Each increment is mini waterfall and each step should have clear specs
Incremental - when reqs are not clear at start, when not enough stuff for full
development, when need quick response to business needs.
Iterative development may result in incremental delivery, though some approaches
produce the increments only for internal release to the development team and not
for
external release to the client.

#### Rapid (RAD)


- more iterative prototyping, much less planning (like my hobby projects)
- allows software to be written much faster, and makes it easier to change
requirements
- used in data-driven dev approach
- key emphasis is on fulfilling the business need

#### Agile
- less bureaucratic, less focused on documentation and more focused on user
interaction and the early delivery of working software
- iterative development
- requirements and solutions evolve via collaboration between self-organizing
cross-functional teams
- continuous feedback
- Kanban, Scrum, DSDM

#### Waterfall
When projects have clear requirements.
1. Requriements
1. Design
1. Impl
1. Verfification
1. Maintenance
Iterative Waterfall allows you to get back to prev modules (any level) at each
step, but then you have to fall down again

#### Spiral
- risk reduction oriented model
- breaking a project into smaller segments
- each cycle a sequence of steps:
= determine objectives, alternatives, and constraints of the iteration;
= valuate alternatives, identify and resolve risks;
= develop and verify deliverables from the iteration;
= plan the next iteration;

#### Offshore
- outsourcing

#### BDD
- is Agile
- encourages teams to use conversation and concrete examples to formalize a shared
understanding of how the application should behave
- emerged from test-driven development (TDD)
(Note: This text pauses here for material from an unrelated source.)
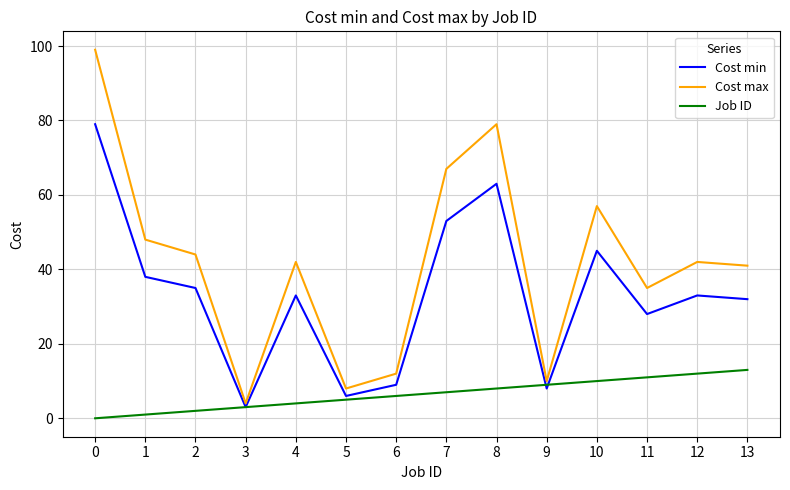

What is the greatest value displayed?

99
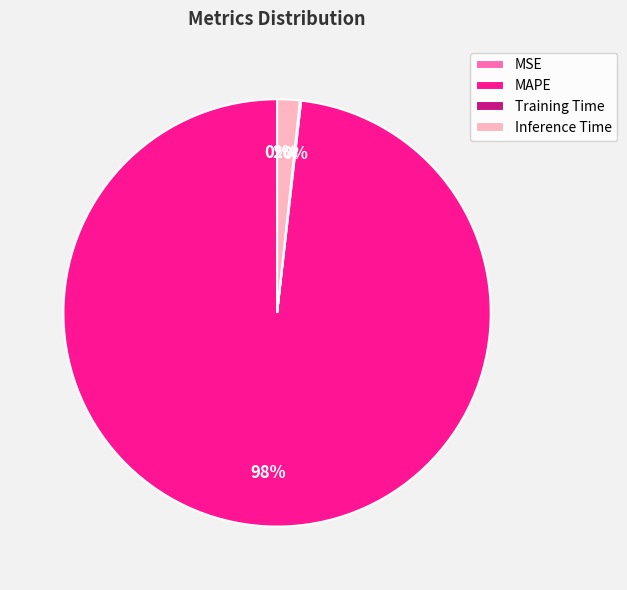

Combined, do Inference Time and MAPE account for over 50%?

Yes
#### Unified process (UP or USDP)


is an iterative software development methodology framework, based on Unified
Modeling Language (UML). UP organizes the development of software into four
`phases`, each consisting of one or more executable iterations of the software at
that stage of development:
1. `Inception` is concerned with determining the scope and purpose of the project.
1. `Elaboration` focuses on requirements capture and determining the structure of
the system.
1. `Construction’s` main aim is to build the software system.
1. `Transition` deals with product installation and rollout.